— Request —
Retype, word for word, every line from the one holding "framed print: none [1252,157,1340,237]" through the one holding "mug: present [145,622,228,696]" in the entries below, both included, and only those lines.

Data excerpts:
=== Section Start ===
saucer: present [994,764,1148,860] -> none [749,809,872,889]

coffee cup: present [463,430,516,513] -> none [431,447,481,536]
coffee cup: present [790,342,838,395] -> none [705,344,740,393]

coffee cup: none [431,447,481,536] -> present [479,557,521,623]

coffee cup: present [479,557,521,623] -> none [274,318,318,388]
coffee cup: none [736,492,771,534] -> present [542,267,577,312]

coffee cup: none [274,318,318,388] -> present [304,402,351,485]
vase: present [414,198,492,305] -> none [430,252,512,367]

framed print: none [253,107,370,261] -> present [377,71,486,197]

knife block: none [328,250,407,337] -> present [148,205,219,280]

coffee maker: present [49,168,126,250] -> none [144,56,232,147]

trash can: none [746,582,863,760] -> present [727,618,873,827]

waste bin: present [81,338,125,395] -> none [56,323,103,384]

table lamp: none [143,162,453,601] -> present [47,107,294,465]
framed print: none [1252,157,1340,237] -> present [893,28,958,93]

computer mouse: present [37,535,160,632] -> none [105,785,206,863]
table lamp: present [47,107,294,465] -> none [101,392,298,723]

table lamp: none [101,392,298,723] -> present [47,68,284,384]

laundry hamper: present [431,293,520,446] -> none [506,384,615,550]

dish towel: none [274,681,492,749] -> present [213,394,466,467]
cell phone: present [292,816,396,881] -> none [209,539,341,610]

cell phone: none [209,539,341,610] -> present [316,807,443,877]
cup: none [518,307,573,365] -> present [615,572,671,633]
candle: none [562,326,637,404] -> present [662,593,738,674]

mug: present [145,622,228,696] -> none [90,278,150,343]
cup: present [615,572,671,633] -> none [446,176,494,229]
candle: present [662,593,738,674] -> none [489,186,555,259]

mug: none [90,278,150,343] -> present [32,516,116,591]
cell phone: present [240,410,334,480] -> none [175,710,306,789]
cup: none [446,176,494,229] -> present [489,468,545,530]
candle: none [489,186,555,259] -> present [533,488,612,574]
=== Section End ===
— Answer box —
framed print: none [1252,157,1340,237] -> present [893,28,958,93]

computer mouse: present [37,535,160,632] -> none [105,785,206,863]
table lamp: present [47,107,294,465] -> none [101,392,298,723]

table lamp: none [101,392,298,723] -> present [47,68,284,384]

laundry hamper: present [431,293,520,446] -> none [506,384,615,550]

dish towel: none [274,681,492,749] -> present [213,394,466,467]
cell phone: present [292,816,396,881] -> none [209,539,341,610]

cell phone: none [209,539,341,610] -> present [316,807,443,877]
cup: none [518,307,573,365] -> present [615,572,671,633]
candle: none [562,326,637,404] -> present [662,593,738,674]

mug: present [145,622,228,696] -> none [90,278,150,343]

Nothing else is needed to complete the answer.